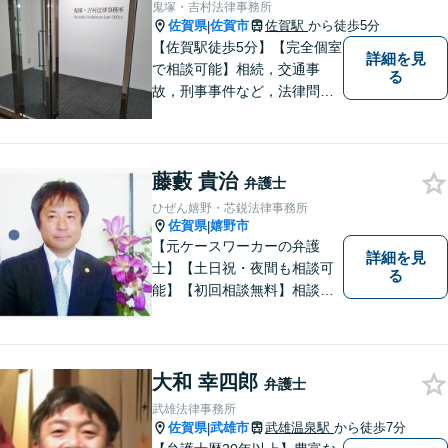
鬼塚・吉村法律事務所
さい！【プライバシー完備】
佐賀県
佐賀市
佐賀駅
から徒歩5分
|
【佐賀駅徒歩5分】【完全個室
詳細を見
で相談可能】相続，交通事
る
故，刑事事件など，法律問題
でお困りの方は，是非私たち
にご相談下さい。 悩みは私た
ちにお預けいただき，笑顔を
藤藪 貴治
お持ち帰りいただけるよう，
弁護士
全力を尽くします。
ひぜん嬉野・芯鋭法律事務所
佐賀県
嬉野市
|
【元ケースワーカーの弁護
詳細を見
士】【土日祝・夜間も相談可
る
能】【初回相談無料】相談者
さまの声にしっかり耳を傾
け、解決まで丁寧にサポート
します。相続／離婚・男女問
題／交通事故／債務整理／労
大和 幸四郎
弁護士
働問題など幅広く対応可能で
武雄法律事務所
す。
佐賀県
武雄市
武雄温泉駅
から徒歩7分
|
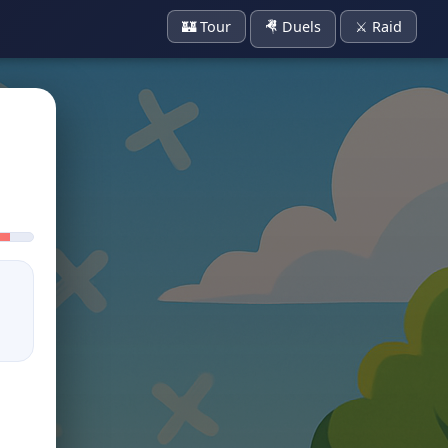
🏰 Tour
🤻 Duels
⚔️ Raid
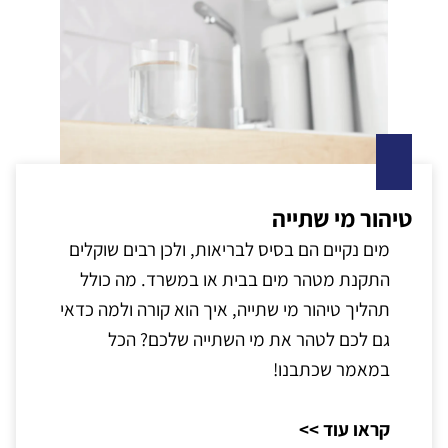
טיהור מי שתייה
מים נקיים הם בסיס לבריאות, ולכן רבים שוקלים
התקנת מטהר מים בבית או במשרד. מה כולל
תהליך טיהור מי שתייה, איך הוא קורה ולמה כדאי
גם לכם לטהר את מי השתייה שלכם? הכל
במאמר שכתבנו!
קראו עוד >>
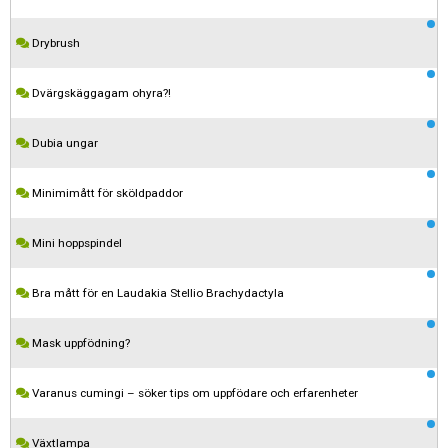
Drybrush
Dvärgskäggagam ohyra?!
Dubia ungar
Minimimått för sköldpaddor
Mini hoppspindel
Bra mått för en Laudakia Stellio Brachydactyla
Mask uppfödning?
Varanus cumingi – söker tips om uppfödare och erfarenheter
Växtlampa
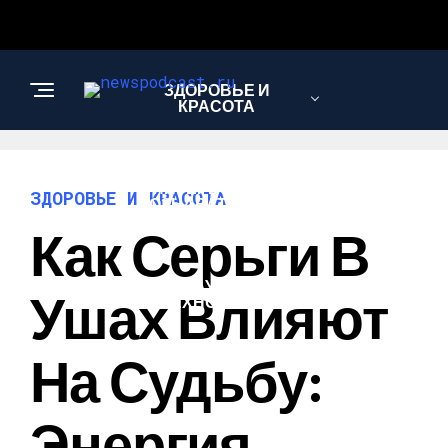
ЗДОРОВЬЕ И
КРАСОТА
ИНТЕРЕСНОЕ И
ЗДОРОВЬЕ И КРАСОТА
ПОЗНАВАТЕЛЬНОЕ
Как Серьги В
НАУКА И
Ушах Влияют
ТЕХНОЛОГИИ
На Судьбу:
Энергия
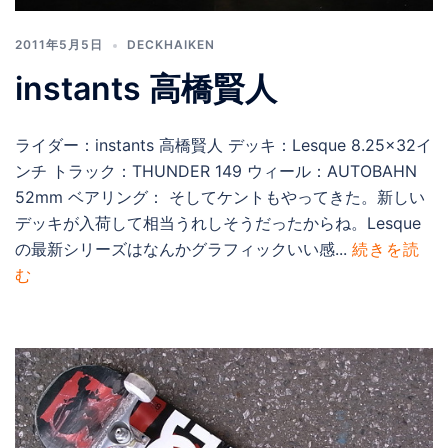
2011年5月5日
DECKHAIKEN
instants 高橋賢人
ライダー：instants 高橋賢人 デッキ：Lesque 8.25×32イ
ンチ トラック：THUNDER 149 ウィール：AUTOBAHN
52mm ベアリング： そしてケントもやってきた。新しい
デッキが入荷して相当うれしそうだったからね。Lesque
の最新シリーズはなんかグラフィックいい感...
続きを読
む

--

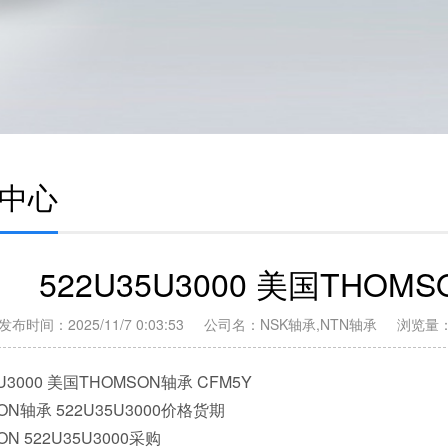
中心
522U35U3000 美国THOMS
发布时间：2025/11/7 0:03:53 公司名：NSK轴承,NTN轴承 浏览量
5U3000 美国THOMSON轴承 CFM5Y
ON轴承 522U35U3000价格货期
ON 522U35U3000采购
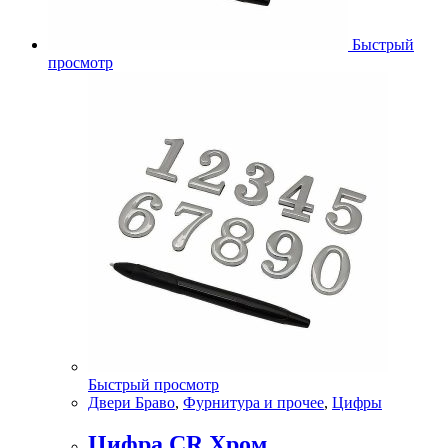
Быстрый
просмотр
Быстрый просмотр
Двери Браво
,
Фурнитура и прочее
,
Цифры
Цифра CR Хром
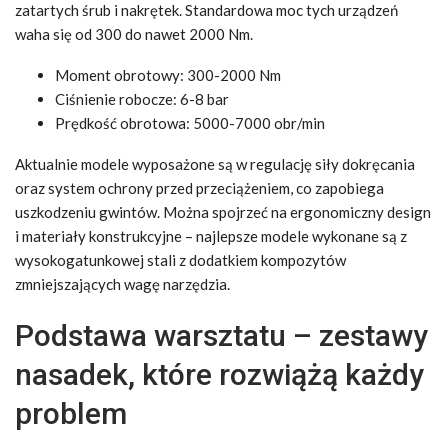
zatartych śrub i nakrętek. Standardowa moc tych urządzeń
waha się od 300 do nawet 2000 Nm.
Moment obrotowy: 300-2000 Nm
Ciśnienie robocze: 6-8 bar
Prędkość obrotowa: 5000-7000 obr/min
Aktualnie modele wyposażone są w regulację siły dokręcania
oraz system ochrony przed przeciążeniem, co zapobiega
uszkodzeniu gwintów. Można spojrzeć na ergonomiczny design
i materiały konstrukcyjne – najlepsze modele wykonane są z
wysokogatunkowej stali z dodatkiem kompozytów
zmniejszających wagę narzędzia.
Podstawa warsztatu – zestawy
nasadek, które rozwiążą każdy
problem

▶ **WHAT YOU NEED TO DO**
Lay out the part of the records that opens with the line containing "zatartych śrub i" and closes with the line containing "i materiały konstrukcyjne" as a Markdown table with the columns Row and Line text. Number each row, and leave out any blank lines.

▶ **ANSWER TO THIS EXERCISE**
| Row | Line text |
|---|---|
| 1 | zatartych śrub i nakrętek. Standardowa moc tych urządzeń |
| 2 | waha się od 300 do nawet 2000 Nm. |
| 3 | Moment obrotowy: 300-2000 Nm |
| 4 | Ciśnienie robocze: 6-8 bar |
| 5 | Prędkość obrotowa: 5000-7000 obr/min |
| 6 | Aktualnie modele wyposażone są w regulację siły dokręcania |
| 7 | oraz system ochrony przed przeciążeniem, co zapobiega |
| 8 | uszkodzeniu gwintów. Można spojrzeć na ergonomiczny design |
| 9 | i materiały konstrukcyjne – najlepsze modele wykonane są z |